--- What you should do ---
The records below must be transcribed exactly.

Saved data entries
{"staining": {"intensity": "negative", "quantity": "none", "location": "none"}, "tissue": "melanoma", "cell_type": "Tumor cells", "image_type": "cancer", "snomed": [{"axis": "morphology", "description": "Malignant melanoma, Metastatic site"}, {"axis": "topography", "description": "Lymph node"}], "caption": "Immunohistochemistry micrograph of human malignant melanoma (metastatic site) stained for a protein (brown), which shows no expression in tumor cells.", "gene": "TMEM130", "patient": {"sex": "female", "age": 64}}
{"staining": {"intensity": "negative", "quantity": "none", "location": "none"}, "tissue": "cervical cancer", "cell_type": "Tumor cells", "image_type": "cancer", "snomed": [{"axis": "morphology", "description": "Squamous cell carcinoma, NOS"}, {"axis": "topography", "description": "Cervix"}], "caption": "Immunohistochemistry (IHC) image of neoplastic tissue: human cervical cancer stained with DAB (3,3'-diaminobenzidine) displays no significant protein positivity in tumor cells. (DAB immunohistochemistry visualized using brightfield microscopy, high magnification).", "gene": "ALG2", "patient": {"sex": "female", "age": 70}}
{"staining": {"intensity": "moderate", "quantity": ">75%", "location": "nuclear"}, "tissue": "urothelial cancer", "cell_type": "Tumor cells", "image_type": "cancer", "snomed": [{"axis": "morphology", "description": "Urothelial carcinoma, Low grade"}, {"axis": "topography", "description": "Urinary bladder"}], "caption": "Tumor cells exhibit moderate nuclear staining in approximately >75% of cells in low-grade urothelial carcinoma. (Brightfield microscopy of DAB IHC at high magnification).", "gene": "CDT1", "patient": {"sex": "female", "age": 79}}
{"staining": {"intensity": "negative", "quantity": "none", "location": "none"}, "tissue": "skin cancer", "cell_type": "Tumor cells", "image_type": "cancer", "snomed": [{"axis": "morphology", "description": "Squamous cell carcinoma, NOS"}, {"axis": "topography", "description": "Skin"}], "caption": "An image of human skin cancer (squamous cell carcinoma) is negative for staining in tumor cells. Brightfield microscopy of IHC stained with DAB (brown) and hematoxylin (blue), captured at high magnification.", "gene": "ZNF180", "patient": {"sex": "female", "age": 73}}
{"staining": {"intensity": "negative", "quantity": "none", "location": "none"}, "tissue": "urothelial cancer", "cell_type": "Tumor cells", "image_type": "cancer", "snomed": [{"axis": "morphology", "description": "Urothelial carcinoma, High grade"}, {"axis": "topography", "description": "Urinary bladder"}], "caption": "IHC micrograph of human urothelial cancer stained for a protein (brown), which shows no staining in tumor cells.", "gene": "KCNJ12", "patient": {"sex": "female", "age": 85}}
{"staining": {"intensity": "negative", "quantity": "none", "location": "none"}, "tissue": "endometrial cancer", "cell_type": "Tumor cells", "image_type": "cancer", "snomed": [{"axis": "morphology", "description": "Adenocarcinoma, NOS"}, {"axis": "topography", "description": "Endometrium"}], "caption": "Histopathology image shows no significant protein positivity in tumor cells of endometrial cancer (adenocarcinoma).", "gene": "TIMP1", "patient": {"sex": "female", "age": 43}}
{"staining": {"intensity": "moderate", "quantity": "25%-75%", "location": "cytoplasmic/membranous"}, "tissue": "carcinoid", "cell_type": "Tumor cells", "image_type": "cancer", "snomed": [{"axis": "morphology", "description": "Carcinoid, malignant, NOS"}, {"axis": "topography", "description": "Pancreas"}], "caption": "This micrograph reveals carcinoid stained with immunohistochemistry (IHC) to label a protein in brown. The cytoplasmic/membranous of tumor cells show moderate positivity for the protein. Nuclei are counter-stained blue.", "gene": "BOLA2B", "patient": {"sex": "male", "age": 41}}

--- Solution for this task ---
{"staining": {"intensity": "negative", "quantity": "none", "location": "none"}, "tissue": "melanoma", "cell_type": "Tumor cells", "image_type": "cancer", "snomed": [{"axis": "morphology", "description": "Malignant melanoma, Metastatic site"}, {"axis": "topography", "description": "Lymph node"}], "caption": "Immunohistochemistry micrograph of human malignant melanoma (metastatic site) stained for a protein (brown), which shows no expression in tumor cells.", "gene": "TMEM130", "patient": {"sex": "female", "age": 64}}
{"staining": {"intensity": "negative", "quantity": "none", "location": "none"}, "tissue": "cervical cancer", "cell_type": "Tumor cells", "image_type": "cancer", "snomed": [{"axis": "morphology", "description": "Squamous cell carcinoma, NOS"}, {"axis": "topography", "description": "Cervix"}], "caption": "Immunohistochemistry (IHC) image of neoplastic tissue: human cervical cancer stained with DAB (3,3'-diaminobenzidine) displays no significant protein positivity in tumor cells. (DAB immunohistochemistry visualized using brightfield microscopy, high magnification).", "gene": "ALG2", "patient": {"sex": "female", "age": 70}}
{"staining": {"intensity": "moderate", "quantity": ">75%", "location": "nuclear"}, "tissue": "urothelial cancer", "cell_type": "Tumor cells", "image_type": "cancer", "snomed": [{"axis": "morphology", "description": "Urothelial carcinoma, Low grade"}, {"axis": "topography", "description": "Urinary bladder"}], "caption": "Tumor cells exhibit moderate nuclear staining in approximately >75% of cells in low-grade urothelial carcinoma. (Brightfield microscopy of DAB IHC at high magnification).", "gene": "CDT1", "patient": {"sex": "female", "age": 79}}
{"staining": {"intensity": "negative", "quantity": "none", "location": "none"}, "tissue": "skin cancer", "cell_type": "Tumor cells", "image_type": "cancer", "snomed": [{"axis": "morphology", "description": "Squamous cell carcinoma, NOS"}, {"axis": "topography", "description": "Skin"}], "caption": "An image of human skin cancer (squamous cell carcinoma) is negative for staining in tumor cells. Brightfield microscopy of IHC stained with DAB (brown) and hematoxylin (blue), captured at high magnification.", "gene": "ZNF180", "patient": {"sex": "female", "age": 73}}
{"staining": {"intensity": "negative", "quantity": "none", "location": "none"}, "tissue": "urothelial cancer", "cell_type": "Tumor cells", "image_type": "cancer", "snomed": [{"axis": "morphology", "description": "Urothelial carcinoma, High grade"}, {"axis": "topography", "description": "Urinary bladder"}], "caption": "IHC micrograph of human urothelial cancer stained for a protein (brown), which shows no staining in tumor cells.", "gene": "KCNJ12", "patient": {"sex": "female", "age": 85}}
{"staining": {"intensity": "negative", "quantity": "none", "location": "none"}, "tissue": "endometrial cancer", "cell_type": "Tumor cells", "image_type": "cancer", "snomed": [{"axis": "morphology", "description": "Adenocarcinoma, NOS"}, {"axis": "topography", "description": "Endometrium"}], "caption": "Histopathology image shows no significant protein positivity in tumor cells of endometrial cancer (adenocarcinoma).", "gene": "TIMP1", "patient": {"sex": "female", "age": 43}}
{"staining": {"intensity": "moderate", "quantity": "25%-75%", "location": "cytoplasmic/membranous"}, "tissue": "carcinoid", "cell_type": "Tumor cells", "image_type": "cancer", "snomed": [{"axis": "morphology", "description": "Carcinoid, malignant, NOS"}, {"axis": "topography", "description": "Pancreas"}], "caption": "This micrograph reveals carcinoid stained with immunohistochemistry (IHC) to label a protein in brown. The cytoplasmic/membranous of tumor cells show moderate positivity for the protein. Nuclei are counter-stained blue.", "gene": "BOLA2B", "patient": {"sex": "male", "age": 41}}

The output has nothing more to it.